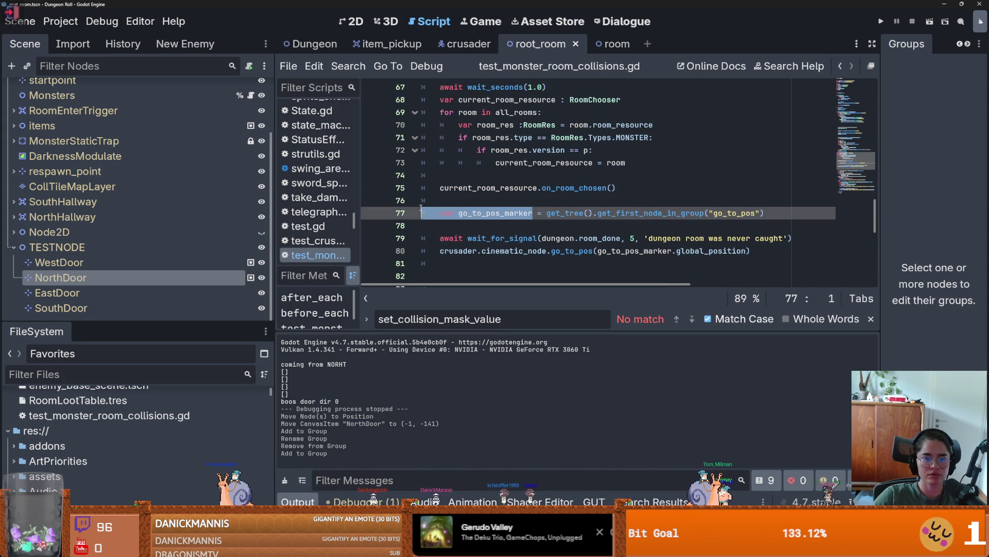
left_click(456, 213)
key("BackSpace")
double_click(456, 213)
scroll(510, 213, "up", 2)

------------------------------------------------------------

**HOW TO COMPLETE THIS TASK**. Make an exact copy of the data, leaving its pictures out.

**TASK OUTPUT**.
left_click(456, 213)
key("BackSpace")
double_click(456, 213)
scroll(510, 213, "up", 2)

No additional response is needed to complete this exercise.